*It’s a text file!

Time to explain the title of my website: “It’s a text file, and other secrets”.

Often, there are tiny pieces of knowledge that nobody thinks to tell you, but which are vital for getting off the ground when learning something technical.

If you get stuck on one of these barriers, or if you’re trying to learn something technical and feeling like you understand the basic concepts but not how to actually, literally, get started on your own laptop today, it’s not your fault! These are things people forget to teach, because they seem “obvious.”

I wrote a twitter thread ages ago about having this experience in my very first computer science course as a freshman:

My strongest memory of learning to code is sitting thru my very first lecture silently panicking because while the FOR loop concept made perfect sense, I had no idea what I was supposed to do with it. I knew ‘type it into Word’ was wrong, but didn’t know how to ask the question in a way that didn’t make me sound stupid in front of my class.

The answer to my question would have been: Open a text editor, and save the command as a text file.

So: most files that you use when programming are text files. Unlike the files that store photos and Microsoft Office products, text files are designed to do just one thing: store a series of (basically) alphanumeric characters, spacing, and punctuation in a way that (a) a computer can interpret and (b) a person can (hypothetically) read and edit.

Many programs you’ve used on your computer (e.g. Word) open a specific kind of file. Underneath the hood, if you dig far enough down, it’s more or less just very specifically structured text, which MS Office is able to interpret as a document with fonts, colors, paragraphs, etc.

If you’ve ever opened a Word document and seen dozens of pages of weird wingdings and boxes, you are seeing a glitch where some of this text is trying and failing to come through. Files like these tend to be large, and the sense in which a human could read the underlying text is very, very, very hypothetical.
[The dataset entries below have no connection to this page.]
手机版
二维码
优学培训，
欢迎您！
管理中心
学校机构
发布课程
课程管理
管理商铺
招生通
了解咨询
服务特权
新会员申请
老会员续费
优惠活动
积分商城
Fortunately, most of the scripts[1] you’ll want to work with as a scientist will use text files which are MUCH simpler. They often have their own file extensions[2] which tell you what specific programming languages are involved, but you can also open any of the following files in Notepad (Microsoft) or TextEdit (Mac):

  • myfile.py
  • myfile.html
  • myfile.R
  • myfile.Rmd
  • myfile.txt
  • myfile.md
  • myfile.markdown
  • myfile.json

If you double-click on any of these, your computer may be set up to launch a specific program (like RStudio, for *.R and *.Rmd)…but it’s all just text files! You could edit them, save the result with your text editor, and if there aren’t any new syntax mistakes, the file will still run in whatever context it was designed to.

The internet is also mostly text files. Your browser probably has a function called “View Source” - this will often let you look at the something.html file that produces much of the website you see.
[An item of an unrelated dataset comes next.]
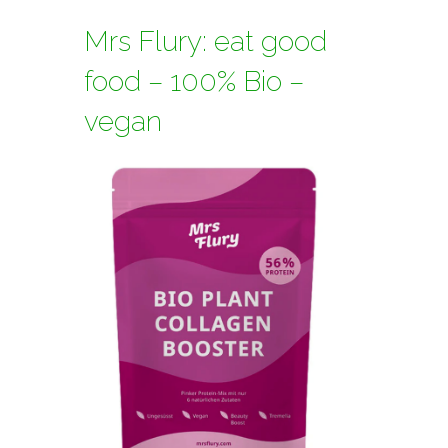
Mrs Flury: eat good
food – 100% Bio –
vegan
As a final note, you can keep on using the text editor that comes with your machine, but if you want to look like a cool hacker (and also get access to what amounts to spellcheck for your code), there is a vast world of source code editors, sometimes called IDEs. I like SublimeText and VSCode, both of which are free to use.

[1] Except not matlab, or other proprietary formats. This link will download an arbitrary *.mat file, and if you try to open that with TextEdit, you will see hot garbled nonsense. Unless you purchase a copy of Matlab software, you don’t get to see the commands that you write which make up a Matlab script. Bummer!

[2] File extensions are also just text. They really are just the characters .xxx at the end of a file name, just like the letters before the dot are myfile or what have you. By convention, operating systems and the people who write them follow the convention that whatever comes after the last . in a filename is reserved for telling the computer what kind of file it is and what kinds of programs might be able to open it.